───── Recorded data
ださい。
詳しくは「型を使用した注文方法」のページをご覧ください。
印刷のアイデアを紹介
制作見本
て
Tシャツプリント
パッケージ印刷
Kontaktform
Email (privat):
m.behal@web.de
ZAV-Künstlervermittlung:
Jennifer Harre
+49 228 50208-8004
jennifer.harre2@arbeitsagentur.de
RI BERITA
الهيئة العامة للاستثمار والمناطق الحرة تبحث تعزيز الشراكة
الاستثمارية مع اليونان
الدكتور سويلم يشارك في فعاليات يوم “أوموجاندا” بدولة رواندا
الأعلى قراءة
──────────
# How to complete this task
Revise everything from the start of the entries down to the line containing "الاستثمارية مع اليونان", inclusive, replacing "Kontaktform" with "Kontaktformular" and leaving everything else unchanged. Return only those lines.

# Solved exercise
ださい。
詳しくは「型を使用した注文方法」のページをご覧ください。
印刷のアイデアを紹介
制作見本
て
Tシャツプリント
パッケージ印刷
Kontaktformular
Email (privat):
m.behal@web.de
ZAV-Künstlervermittlung:
Jennifer Harre
+49 228 50208-8004
jennifer.harre2@arbeitsagentur.de
RI BERITA
الهيئة العامة للاستثمار والمناطق الحرة تبحث تعزيز الشراكة
الاستثمارية مع اليونان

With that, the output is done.